--- TEXT EXCERPT Enclosed Below ---

A diesel *car* will have glow plugs and probably not cause undue strain on the batteries. A diesel *truck*, on the other hand, will likely not have glow-plugs as it takes lots of battery juice to get going. So pretty well all large *trucks* will have a *block heater* to help starting in cold weather. Failing that, there's always ether, but ether is no longer recommended for many modern diesels.


----------



## SkyHook

.


----------



## MacNutt

Modern diesel trucks rarely use individual glow plugs.

The current trend is for a mass manifold heater to get the cold unstarted mixture up to firing temperature. It works pretty well.

Diesels need a bit of help to get running. Especially in the dead of winter. On the oilrigs they just leave all the big rigs running. Day and night. 24/7.

Gas motors are much more forgiving. Until you are at forty below.

THEN even they need some help. Plus, your oil is like peanut butter and your battery is frozen solid at that point.

Bottom line is that your motoring life will be much easier with a block heater in most of Canada. It's an absolute necessity in the dead of winter in some of the coldest parts of this northern land.

Out here on the warm west coast we look slightly east when we refer to block heaters....

We always say "East of HOPE BC, you will NEED a block heater!"

West of Hope BC, you don't.

Of course it goes without saying that anything EAST of Hope is....wait for it...

"Beyond Hope"

(arf arf arf arf arf arf)


----------



## winwintoo

SkyHook said:


> I can verify that ether also doesn't work when you sit on the can by mistake. No amount of ether inside the cab will ease starting.


Ah ether!

How fondly I remember those cold cold mornings when I had to stand on the frame and spray ether into the air cleaner of the KW while my husband tried to start it! 

Ranks right up there with the wet, soggy mornings after he found storage in a farm quonset when I would have to drive him to the truck and then follow him out on that grid road, the top layers of the roadbed like slime moving in ten directions at once.

The joys of being an independent trucker!

MacNutt - we may not have "Hope" but we've got lots of "faith" and "charity"   

Take care, Margaret


----------



## jicon

SINC said:


> Synthetic oil does not thicken and will allow the start motor to turn over the engine, eliminating the need for a block heater, but the best of all worlds is when you use both a block heater and synthetic oil. The car starts like summer in very cold temperatures.


Interesting to note, but Synthetic oil DOES thicken... 

I've seen a half full bottle move like thick molasses in -35 weather when I lived in Northern Manitoba. That being said, it certainly helps a lot more than the standard 5W30 blend.

--- End of Enclosed TEXT EXCERPT ---
--- ENTRIES SHOWN Enclosed Below ---

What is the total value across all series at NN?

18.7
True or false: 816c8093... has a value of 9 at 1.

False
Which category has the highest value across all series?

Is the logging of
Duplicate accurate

--- End of Enclosed ENTRIES SHOWN ---

WORK TASK 1 = In the thread on starting diesels in cold weather, what does the current trend use to bring the cold mixture up to firing temperature?
WORK TASK 2 = Reproduce all of the records above line for line, without any changes.

EXERCISE ANSWER 1 = A mass manifold heater.

EXERCISE ANSWER 2 =
What is the total value across all series at NN?

18.7
True or false: 816c8093... has a value of 9 at 1.

False
Which category has the highest value across all series?

Is the logging of
Duplicate accurate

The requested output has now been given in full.